• **Source data**
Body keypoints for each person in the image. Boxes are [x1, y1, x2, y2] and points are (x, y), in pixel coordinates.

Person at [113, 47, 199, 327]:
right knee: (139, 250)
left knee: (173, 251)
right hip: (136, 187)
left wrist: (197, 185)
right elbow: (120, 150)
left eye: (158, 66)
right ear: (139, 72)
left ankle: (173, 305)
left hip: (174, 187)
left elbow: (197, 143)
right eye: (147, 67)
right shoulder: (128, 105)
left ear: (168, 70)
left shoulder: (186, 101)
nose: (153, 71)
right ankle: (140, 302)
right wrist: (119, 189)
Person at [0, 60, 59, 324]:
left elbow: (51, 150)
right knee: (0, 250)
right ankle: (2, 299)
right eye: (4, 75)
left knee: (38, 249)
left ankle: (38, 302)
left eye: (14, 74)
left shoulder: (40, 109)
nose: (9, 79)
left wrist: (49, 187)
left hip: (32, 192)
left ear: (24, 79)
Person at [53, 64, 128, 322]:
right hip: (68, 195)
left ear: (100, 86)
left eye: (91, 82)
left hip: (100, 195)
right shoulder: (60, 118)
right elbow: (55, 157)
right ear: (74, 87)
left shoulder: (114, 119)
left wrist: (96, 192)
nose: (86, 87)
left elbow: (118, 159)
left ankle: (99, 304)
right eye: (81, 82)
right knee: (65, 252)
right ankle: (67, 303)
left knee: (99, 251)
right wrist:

• **What this task involves**
Your answer should consist of the lines above that hold the word "elbow".

• **Answer box**
right elbow: (120, 150)
left elbow: (197, 143)
left elbow: (51, 150)
right elbow: (55, 157)
left elbow: (118, 159)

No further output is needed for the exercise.